What you have to do >> Lay out the stretch of the rows from the very start through the line containing "das unser Ride" as a Markdown table with the columns Number and Line, giving each line its number and leaving out any blank lines.

The records >>

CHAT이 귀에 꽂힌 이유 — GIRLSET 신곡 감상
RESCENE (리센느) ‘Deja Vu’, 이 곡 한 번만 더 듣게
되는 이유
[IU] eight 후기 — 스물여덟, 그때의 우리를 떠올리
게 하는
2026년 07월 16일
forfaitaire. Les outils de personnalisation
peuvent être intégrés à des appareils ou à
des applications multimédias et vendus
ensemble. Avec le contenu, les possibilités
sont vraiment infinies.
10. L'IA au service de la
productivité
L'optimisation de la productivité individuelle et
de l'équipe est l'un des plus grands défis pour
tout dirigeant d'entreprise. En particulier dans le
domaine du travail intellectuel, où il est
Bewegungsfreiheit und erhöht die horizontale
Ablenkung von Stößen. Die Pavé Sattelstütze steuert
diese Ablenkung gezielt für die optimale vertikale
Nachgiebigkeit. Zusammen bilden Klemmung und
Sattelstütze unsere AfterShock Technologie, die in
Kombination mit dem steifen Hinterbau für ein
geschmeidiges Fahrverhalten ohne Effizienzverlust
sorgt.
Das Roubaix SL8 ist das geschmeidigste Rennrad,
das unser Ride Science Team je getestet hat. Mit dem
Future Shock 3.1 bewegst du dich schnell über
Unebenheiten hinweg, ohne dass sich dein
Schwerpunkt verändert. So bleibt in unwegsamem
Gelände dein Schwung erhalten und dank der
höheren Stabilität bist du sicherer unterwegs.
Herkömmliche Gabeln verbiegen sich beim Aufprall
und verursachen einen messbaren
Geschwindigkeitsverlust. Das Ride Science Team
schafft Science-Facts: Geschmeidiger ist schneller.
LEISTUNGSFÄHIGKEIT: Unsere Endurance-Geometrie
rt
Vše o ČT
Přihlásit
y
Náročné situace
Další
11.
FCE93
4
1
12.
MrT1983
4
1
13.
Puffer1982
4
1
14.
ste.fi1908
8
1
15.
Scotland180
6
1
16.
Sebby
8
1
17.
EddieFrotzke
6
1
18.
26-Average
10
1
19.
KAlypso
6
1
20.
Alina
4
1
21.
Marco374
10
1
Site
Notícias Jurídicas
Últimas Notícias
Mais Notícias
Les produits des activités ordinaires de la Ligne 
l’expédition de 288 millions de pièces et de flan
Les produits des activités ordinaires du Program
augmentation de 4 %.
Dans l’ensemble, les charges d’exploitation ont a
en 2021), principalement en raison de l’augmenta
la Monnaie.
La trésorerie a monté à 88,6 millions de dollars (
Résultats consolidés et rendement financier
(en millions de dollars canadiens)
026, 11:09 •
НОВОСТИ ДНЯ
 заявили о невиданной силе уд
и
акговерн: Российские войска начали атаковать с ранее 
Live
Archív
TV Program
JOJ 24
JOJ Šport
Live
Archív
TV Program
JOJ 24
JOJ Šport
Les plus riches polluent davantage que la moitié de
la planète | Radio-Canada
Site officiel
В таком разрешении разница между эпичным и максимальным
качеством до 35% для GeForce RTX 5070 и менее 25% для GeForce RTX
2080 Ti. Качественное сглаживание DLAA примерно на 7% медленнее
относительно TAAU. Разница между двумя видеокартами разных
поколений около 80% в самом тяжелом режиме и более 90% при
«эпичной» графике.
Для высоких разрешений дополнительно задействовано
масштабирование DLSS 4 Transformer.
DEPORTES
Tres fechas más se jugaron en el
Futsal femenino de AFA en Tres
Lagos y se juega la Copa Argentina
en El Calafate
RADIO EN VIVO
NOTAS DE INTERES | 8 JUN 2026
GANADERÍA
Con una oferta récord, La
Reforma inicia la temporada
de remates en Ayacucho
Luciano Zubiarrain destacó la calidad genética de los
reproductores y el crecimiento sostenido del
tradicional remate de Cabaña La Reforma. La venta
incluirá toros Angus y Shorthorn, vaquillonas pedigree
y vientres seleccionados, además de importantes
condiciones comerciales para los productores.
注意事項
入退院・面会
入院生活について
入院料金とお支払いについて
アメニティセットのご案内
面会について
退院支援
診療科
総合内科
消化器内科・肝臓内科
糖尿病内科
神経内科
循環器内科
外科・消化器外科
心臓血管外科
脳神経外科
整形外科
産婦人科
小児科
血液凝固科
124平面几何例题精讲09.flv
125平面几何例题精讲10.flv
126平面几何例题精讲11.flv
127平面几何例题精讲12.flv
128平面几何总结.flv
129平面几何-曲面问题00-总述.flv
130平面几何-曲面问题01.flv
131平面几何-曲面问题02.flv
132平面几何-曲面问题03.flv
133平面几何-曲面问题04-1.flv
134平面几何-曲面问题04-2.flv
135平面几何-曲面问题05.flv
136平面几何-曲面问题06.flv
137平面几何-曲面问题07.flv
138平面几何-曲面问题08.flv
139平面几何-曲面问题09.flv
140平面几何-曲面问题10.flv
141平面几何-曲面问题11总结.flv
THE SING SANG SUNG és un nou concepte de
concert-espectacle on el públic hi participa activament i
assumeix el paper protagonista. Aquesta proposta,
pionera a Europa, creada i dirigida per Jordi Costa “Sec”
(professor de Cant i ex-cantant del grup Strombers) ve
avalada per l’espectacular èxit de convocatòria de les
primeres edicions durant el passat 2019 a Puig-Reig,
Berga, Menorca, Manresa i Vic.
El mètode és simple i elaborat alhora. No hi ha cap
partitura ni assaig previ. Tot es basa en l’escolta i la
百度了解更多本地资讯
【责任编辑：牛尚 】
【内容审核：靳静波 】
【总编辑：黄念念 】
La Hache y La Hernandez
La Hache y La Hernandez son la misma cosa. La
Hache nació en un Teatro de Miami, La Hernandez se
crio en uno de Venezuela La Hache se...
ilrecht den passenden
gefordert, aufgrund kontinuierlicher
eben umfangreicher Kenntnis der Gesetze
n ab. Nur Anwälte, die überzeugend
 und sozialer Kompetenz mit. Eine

Final answer >>
| Number | Line |
|---|---|
| 1 | CHAT이 귀에 꽂힌 이유 — GIRLSET 신곡 감상 |
| 2 | RESCENE (리센느) ‘Deja Vu’, 이 곡 한 번만 더 듣게 |
| 3 | 되는 이유 |
| 4 | [IU] eight 후기 — 스물여덟, 그때의 우리를 떠올리 |
| 5 | 게 하는 |
| 6 | 2026년 07월 16일 |
| 7 | forfaitaire. Les outils de personnalisation |
| 8 | peuvent être intégrés à des appareils ou à |
| 9 | des applications multimédias et vendus |
| 10 | ensemble. Avec le contenu, les possibilités |
| 11 | sont vraiment infinies. |
| 12 | 10. L'IA au service de la |
| 13 | productivité |
| 14 | L'optimisation de la productivité individuelle et |
| 15 | de l'équipe est l'un des plus grands défis pour |
| 16 | tout dirigeant d'entreprise. En particulier dans le |
| 17 | domaine du travail intellectuel, où il est |
| 18 | Bewegungsfreiheit und erhöht die horizontale |
| 19 | Ablenkung von Stößen. Die Pavé Sattelstütze steuert |
| 20 | diese Ablenkung gezielt für die optimale vertikale |
| 21 | Nachgiebigkeit. Zusammen bilden Klemmung und |
| 22 | Sattelstütze unsere AfterShock Technologie, die in |
| 23 | Kombination mit dem steifen Hinterbau für ein |
| 24 | geschmeidiges Fahrverhalten ohne Effizienzverlust |
| 25 | sorgt. |
| 26 | Das Roubaix SL8 ist das geschmeidigste Rennrad, |
| 27 | das unser Ride Science Team je getestet hat. Mit dem |